Now, as far as Question A, possible alternate routes, the Environmental Assessment (EA) previously done for this project was a biased document more intent on following the existing corridor than examining a route north and east of the Missouri River, which is actually shorter, safer, and crosses no major or minor rivers. This route demands a full examination because it offers the least risk. Could it have been that the EA writers may have been compromised by the financial interests, which created deadlines for the oil to flow? Surely the EA’s flaws suggest this is so.
A discussion of alternate routes for the Lake Oahe crossing must also include the fact that no similar crossing for a pipeline like DAPL exists anywhere in the world! The Tribes living along the Missouri River are the first to witness an experiment like this: a one-and-a-half-mile pipeline, 30 inches diameter, buried 92 feet beneath the surface of a freshwater lake in a large-diameter HDD tunnel. The current EA found no significant impact of the pipeline crossing Lake Oahe. How can that be? It did not discuss the fact that a clean-up outside the pipe in the tunnel is a technical impossibility. Such a leak will initially contaminate soils 92 feet below the lake and then seep into the aquifers and the lake itself. These are major aquifers (Hill Creek and Fox Hills) and a major lake upon which millions of Americans depend for drinking water. Moreover, the layer of shale just below the pipeline at 92 feet is brittle and is known to cause landslides.
In brief, the existing EA lacks engineering integrity because it is not supported by any precedent (no similar pipeline crossings have been attempted).

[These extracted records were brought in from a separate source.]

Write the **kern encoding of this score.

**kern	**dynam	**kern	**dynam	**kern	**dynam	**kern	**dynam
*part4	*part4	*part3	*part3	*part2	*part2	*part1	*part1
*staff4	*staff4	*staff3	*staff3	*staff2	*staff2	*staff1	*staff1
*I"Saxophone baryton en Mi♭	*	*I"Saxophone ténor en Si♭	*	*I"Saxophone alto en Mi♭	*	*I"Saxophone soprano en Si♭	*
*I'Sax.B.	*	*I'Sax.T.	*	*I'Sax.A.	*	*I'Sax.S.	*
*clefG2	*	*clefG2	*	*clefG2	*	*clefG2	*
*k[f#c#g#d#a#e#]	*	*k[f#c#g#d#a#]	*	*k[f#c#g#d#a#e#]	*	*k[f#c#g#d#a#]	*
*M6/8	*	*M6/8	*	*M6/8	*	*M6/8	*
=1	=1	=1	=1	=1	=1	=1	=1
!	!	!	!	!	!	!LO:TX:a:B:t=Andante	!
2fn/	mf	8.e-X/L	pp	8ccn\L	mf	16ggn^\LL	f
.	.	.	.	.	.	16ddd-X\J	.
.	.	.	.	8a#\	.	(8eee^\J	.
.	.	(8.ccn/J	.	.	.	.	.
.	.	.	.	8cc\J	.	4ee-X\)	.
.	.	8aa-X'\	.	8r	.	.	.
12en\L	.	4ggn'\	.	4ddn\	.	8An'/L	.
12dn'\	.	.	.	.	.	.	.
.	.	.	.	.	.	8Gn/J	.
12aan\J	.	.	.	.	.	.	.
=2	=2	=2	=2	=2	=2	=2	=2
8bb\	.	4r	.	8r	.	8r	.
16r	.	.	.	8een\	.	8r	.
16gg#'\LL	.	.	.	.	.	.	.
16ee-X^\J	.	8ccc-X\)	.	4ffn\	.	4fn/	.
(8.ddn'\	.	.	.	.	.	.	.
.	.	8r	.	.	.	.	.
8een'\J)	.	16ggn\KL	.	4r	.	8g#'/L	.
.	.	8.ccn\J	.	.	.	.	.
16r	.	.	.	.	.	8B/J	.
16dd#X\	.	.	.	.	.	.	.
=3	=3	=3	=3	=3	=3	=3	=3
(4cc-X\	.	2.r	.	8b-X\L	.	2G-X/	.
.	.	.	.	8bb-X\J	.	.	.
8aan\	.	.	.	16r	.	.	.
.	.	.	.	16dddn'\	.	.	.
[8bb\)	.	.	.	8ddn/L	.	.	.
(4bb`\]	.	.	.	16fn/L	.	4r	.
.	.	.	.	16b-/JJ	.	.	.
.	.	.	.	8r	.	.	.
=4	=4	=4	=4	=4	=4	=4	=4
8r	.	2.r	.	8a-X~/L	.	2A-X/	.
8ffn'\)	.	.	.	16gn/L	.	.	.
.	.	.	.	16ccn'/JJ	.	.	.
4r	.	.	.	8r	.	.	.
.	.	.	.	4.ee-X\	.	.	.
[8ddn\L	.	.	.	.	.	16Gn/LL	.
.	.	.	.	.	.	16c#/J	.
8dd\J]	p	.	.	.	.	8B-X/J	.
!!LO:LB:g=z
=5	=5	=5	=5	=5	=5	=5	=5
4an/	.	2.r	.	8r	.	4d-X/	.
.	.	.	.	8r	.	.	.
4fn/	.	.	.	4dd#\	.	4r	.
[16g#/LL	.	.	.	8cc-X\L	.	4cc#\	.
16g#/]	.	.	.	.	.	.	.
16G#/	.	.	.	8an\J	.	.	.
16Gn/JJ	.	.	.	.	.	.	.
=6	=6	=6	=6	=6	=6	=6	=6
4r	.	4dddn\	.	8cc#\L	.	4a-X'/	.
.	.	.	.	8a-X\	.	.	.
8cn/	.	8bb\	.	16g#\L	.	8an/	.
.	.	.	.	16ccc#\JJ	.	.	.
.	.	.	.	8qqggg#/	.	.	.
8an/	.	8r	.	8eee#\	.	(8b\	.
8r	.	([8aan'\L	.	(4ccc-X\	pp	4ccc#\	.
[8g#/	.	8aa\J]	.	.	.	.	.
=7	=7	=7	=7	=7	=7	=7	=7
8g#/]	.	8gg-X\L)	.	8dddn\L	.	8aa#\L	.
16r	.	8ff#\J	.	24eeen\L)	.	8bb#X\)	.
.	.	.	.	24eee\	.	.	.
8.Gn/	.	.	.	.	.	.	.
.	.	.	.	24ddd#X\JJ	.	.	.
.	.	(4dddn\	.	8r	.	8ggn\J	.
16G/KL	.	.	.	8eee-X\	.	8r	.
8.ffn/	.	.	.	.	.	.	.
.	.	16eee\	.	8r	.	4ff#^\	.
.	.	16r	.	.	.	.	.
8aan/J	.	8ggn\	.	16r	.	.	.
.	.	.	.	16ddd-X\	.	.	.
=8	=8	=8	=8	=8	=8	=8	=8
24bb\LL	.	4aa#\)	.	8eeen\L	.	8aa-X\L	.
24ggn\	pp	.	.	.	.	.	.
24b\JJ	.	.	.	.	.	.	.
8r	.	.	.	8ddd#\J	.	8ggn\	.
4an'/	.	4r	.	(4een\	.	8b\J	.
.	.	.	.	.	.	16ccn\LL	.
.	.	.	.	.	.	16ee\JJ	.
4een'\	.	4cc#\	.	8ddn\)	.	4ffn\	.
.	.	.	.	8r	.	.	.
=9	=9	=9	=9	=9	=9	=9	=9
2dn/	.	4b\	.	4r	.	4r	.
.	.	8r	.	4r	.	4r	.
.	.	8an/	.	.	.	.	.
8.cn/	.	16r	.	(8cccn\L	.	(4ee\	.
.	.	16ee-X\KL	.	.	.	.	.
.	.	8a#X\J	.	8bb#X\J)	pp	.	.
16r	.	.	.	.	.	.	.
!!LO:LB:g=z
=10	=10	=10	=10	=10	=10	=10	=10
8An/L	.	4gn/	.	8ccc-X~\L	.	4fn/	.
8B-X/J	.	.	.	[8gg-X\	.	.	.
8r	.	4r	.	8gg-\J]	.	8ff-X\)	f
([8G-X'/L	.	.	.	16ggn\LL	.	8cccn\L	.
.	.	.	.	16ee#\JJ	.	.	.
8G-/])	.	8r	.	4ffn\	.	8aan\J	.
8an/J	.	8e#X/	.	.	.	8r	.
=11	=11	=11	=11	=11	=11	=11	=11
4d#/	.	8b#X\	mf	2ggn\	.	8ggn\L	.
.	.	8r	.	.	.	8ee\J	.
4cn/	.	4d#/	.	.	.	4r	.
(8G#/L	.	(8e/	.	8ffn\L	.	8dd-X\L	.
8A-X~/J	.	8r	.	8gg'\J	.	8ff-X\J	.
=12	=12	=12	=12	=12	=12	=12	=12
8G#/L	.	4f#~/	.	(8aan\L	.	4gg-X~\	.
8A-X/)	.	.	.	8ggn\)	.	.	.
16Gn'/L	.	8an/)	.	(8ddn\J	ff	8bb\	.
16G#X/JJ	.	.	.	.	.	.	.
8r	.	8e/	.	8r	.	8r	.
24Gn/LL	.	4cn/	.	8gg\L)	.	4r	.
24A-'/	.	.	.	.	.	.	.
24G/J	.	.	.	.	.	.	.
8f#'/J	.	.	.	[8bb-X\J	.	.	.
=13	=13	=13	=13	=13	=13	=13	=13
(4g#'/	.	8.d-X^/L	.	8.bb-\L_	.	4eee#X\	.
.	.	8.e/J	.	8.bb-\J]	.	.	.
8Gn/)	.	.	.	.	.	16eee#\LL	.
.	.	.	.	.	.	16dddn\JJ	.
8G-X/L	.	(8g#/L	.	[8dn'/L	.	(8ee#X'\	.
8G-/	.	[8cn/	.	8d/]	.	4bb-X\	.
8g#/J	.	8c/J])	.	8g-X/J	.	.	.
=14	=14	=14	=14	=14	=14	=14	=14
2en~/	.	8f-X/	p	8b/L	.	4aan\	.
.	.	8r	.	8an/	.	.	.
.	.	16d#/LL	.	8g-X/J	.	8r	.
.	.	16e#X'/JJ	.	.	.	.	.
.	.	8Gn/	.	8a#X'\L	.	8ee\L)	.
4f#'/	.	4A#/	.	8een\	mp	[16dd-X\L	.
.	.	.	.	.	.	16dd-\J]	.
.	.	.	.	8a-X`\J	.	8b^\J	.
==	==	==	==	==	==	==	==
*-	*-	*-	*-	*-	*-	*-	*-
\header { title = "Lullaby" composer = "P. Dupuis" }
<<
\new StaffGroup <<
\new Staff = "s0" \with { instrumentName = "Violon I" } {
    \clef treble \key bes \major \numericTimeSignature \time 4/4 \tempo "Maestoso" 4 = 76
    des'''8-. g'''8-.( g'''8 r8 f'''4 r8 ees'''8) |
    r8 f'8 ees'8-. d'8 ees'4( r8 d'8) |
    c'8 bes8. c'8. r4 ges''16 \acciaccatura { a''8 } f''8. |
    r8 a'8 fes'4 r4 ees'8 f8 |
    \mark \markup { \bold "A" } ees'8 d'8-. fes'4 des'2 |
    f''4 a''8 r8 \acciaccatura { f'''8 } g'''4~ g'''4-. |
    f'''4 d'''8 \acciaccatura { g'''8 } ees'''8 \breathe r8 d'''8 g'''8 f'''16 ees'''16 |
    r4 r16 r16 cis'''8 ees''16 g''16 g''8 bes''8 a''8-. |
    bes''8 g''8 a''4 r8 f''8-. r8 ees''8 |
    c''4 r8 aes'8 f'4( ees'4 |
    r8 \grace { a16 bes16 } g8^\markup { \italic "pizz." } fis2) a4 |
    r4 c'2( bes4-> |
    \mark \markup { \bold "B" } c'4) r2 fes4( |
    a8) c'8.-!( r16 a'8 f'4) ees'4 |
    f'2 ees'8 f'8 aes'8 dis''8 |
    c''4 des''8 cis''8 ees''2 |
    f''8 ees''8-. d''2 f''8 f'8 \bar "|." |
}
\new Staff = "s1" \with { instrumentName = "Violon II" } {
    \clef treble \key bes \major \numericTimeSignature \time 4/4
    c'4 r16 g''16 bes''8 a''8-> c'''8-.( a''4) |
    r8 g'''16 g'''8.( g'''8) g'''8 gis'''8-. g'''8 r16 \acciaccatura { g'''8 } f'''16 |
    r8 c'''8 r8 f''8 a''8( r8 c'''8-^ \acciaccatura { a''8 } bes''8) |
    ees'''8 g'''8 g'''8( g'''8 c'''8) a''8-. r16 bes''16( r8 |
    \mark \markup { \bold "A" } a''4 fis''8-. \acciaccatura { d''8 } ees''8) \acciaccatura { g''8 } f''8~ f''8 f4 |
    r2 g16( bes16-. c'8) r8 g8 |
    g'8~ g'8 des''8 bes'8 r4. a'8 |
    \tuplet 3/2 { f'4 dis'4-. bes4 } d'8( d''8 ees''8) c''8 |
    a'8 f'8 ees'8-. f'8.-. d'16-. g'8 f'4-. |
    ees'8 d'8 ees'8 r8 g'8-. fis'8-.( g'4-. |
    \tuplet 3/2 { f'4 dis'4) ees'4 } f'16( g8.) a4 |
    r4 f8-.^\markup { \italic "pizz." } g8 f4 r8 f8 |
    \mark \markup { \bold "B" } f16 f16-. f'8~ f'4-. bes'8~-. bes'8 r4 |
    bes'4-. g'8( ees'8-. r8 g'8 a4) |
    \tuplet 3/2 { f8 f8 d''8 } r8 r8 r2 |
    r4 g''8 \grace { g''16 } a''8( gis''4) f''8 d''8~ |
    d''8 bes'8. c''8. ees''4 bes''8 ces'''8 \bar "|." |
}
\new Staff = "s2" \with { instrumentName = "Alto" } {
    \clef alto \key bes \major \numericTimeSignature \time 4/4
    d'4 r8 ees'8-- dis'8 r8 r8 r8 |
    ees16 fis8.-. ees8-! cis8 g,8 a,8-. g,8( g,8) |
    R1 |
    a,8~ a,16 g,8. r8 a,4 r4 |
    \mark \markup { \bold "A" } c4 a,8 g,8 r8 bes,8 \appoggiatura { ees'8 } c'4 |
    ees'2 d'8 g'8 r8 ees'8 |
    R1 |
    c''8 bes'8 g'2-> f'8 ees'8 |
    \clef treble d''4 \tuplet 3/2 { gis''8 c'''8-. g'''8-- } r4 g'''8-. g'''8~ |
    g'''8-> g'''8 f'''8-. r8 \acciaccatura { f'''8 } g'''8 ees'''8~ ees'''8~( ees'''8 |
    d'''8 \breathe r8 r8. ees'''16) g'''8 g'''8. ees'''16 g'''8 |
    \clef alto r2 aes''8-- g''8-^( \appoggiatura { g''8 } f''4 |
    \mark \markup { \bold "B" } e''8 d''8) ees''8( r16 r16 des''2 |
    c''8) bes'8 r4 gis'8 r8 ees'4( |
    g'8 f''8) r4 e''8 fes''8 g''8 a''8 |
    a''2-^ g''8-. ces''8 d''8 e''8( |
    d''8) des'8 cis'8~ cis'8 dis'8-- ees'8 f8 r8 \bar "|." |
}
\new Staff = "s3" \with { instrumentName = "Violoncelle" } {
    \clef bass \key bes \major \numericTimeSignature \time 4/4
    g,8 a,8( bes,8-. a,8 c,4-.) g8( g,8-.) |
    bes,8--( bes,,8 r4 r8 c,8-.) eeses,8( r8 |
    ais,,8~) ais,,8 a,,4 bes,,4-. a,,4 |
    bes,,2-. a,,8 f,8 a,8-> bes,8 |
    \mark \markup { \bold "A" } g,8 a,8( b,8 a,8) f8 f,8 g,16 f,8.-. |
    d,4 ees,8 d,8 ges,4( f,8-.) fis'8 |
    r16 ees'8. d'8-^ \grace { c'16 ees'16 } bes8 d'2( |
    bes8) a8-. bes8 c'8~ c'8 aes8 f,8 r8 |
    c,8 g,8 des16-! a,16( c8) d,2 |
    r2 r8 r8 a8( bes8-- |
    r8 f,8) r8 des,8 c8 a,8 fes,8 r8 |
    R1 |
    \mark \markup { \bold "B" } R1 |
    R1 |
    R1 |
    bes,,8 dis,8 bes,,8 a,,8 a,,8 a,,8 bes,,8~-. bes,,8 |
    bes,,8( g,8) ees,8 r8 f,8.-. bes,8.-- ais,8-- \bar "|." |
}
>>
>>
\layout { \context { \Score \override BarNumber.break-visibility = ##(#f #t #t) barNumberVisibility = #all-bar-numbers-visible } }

The existing EA is not supported by current engineering best practices. The existing EA should be vacated immediately. Which means, in effect, your EIS is absolutely called for by the false and inadequate EA that exists. And, because of that inadequacy, studying alternate routes such as the one to the north and east (which does not cross a major river) are absolutely imperative, given the risks involved.
Question B has to do with potential risks to the tribes that depend on Lake Oahe and the Missouri River. The risks involved have not yet been rigorously studied. We can assume that there are three major technical risks: the poisonous crude oil, the large diameter pipe, and the HDD tunnel 92 feet below the surface of the lake. These risks demand a full EIS.
It is also apparently true that the tribes have not seen several documents that have apparenty been kept secret. Tribal leaders and their experts have not yet reviewed and commented on the lake spill model discussion report, the lake HDD risk analysis report, and the DAPL route comparison. Without their ability to see these documents there is no basis for finding that this route presents the least risk of environmental impacts.
Question C has to do with treaty rights. I would suggest that this is important to the tribes or else there would not be such continuing non-violent civil disobedience at the pipeline site. These rights should not be ignored. Our government must learn from the mistakes of history and plot another course, one that respects these rights from start to finish.